Since November 2019, we have examined the legal documents that index the state’s response to struggles for non-Pākehā communities’ rights. Instead of seeing increasing recognition of these communities as part of Aotearoa/New Zealand, we found an unfolding history of conflicting worldviews. The legal jargon and length can hide the power of these documents. They are in fact violent legalities. The justification for this exhibition title. Violent Legalities marks a research milestone in an interdisciplinary project that brings together contributors spanning the fields of anthropology, architecture, art and open-source software.

The project is a research collaboration initiated by academic Karamia Müller, Lecturer at the School of Architecture and Planning, Creative Arts and Industries, University of Auckland and London-Boston based New Zealander Lachlan Kermode, at software lead at London based human rights agency Forensic Architecture (FA), in Goldsmiths University. Violent Legalities introduces 3 interactive maps developed by Crichton, Ficarelli, Kermode, Magdamanna and Müller to visualise events violations and their related legislative activity that have occurred in Aotearoa/New Zealand.

TimeMap: an interactive open-source cartographic platform developed by FA was further developed to show the material impact of the passing of legislation, we developed a new TimeMap feature to display “non-located” events as bars in the timeline. Legislative events give context to located events, as they are markers of the official response to actions on the ground. Our instance of Time-map allows users to move forward and backward across Aotearoa/New Zealand time and space, exploring 537 incidents and events, supported by hundreds of sources. Each event on the platform represents an occurrence that is distinct in either time, space, or both.

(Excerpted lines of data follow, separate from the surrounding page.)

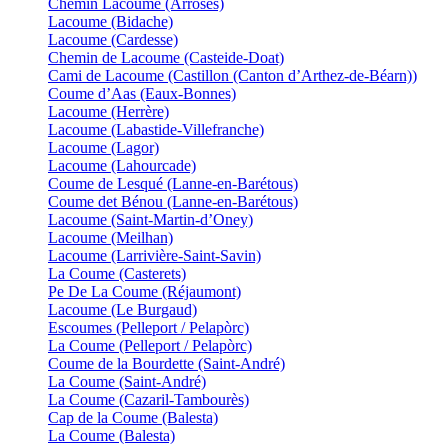
Chemin Lacoume (Arrosès)
Lacoume (Bidache)
Lacoume (Cardesse)
Chemin de Lacoume (Casteide-Doat)
Cami de Lacoume (Castillon (Canton d’Arthez-de-Béarn))
Coume d’Aas (Eaux-Bonnes)
Lacoume (Herrère)
Lacoume (Labastide-Villefranche)
Lacoume (Lagor)
Lacoume (Lahourcade)
Coume de Lesqué (Lanne-en-Barétous)
Coume det Bénou (Lanne-en-Barétous)
Lacoume (Saint-Martin-d’Oney)
Lacoume (Meilhan)
Lacoume (Larrivière-Saint-Savin)
La Coume (Casterets)
Pe De La Coume (Réjaumont)
Lacoume (Le Burgaud)
Escoumes (Pelleport / Pelapòrc)
La Coume (Pelleport / Pelapòrc)
Coume de la Bourdette (Saint-André)
La Coume (Saint-André)
La Coume (Cazaril-Tambourès)
Cap de la Coume (Balesta)
La Coume (Balesta)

The exhibition serves to both launch the software and create a forum to build upon the researchers’ initial findings through a series of public discussions facilitated throughout the show. Primarily that events such as Christchurch is in fact a reflection of long-standing law-making practice since colonisation.

Website

www.violentlegalities.space

Artist Bios

Project Coordinator: Karamia Müller is a Pacific academic specialising in Pacific space concepts. Currently a Lecturer at the School of Architecture and Planning, Creative Arts and Industries, University of Auckland, her research specialises in the meaningful ‘indigenisation’ of design methodologies invested in building futures resistant to inequality.

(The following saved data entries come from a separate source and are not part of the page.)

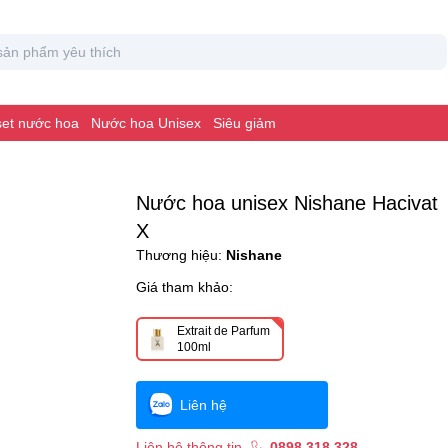
 set nước hoa
Nước hoa Unisex
Siêu giảm
Nước hoa unisex Nishane Hacivat
X
Thương hiệu:
Nishane
Giá tham khảo:
Extrait de Parfum
100ml
Liên hệ
Liên hệ thông tin
0898 318 328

Software Development: Lachlan Kermode develops full stack architectures and manages machine learning workflows across a range of Forensic Architecture’s investigations. He has a degree in Computer Science from Princeton University, and a range of experience both in industry and as a full stack freelancer.

Research: Fraser Crichton is a Pōneke/Wellington based visual artist who graduated from the Photojournalism and Documentary Photography Masters at University of Arts London in 2019. His research-based practice incorporates investigative journalism, data-visualisation, video, archival imagery, still photography, and community based participatory photography projects. Fraser’s work examines the power of the state in the context of social reform and the criminal justice system. frasercrichton.com. @frasercrichton

Research: Bhaveeka Madagammana is currently completing a Masters of Architecture (Professional) at the School of Architecture and Planning, Creative Arts and Industries, University of Auckland.

Video Editing & Design: Mariachiara Ficarelli is a cultural anthropologist, and filmmaker. Her research interests include contemporary fascist movements and the arms trade, as well as the potential for open-source research in ethnographic methodology. Her research interests include contemporary fascist movements and the potential for open-source research in ethnographic methodology.

Animation: Davide Mangano is a computer graphics generalist with a bachelor’s degree in CG animation from the Istituto Europeo di Design in Milan. He has specialized in 3D environments for both real-time and rendered projects.